Health Promotion Guidance: Nutritional Guidance for Children and Young People in Residential Care Settings
Health promotion guidance for children and young people in residential care settings
Annex D Food traffic light labelling
Checking the label
Understanding food labels is helpful when you are trying to provide a healthy diet. Nutrition information on packs helps to identify foods that have a high, medium or low content of sugars, fats, saturates and salt. Reading and comparing food labels helps make healthier choices.
Some foods have nutrition labels on the front of the pack. This means you can easily see if the food you're looking at has high, medium or low amounts of sugars, fats, saturates or salt in 100g of the food:
Try to pick products with more low and medium and fewer high symbols.

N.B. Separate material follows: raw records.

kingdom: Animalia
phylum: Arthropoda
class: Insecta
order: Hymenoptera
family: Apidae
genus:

The guide below will help you to check whether the levels of fat, sugars and salt are high, medium or low using the nutrition information on the back of most packs.
Sugars
Use the 'Carbohydrates (of which sugars)' figure in the nutrition information panel (usually found on the back of food packets).
The sugars figure in a nutrition panel is the amount of total sugars in the food. It includes sugars from fruit and milk as well as the sugars that have been added. If a food contains lots of added sugars these will listed near the top of the ingredients list.
Fats
Many food labels break down nutritional information into different types of fat: saturates, monounsaturates and polyunsaturates. Since it's important to cut down on fat and to try to replace saturated fat with unsaturated fat, check the label and choose foods which are lower in fat and lower in saturates.
Salt
Lots of food labels state how much salt is in 100g of the food. Sometimes they only give a figure for sodium, or sometimes they might give both. You can work out roughly the amount of salt a food contains by multiplying the sodium level by 2.5.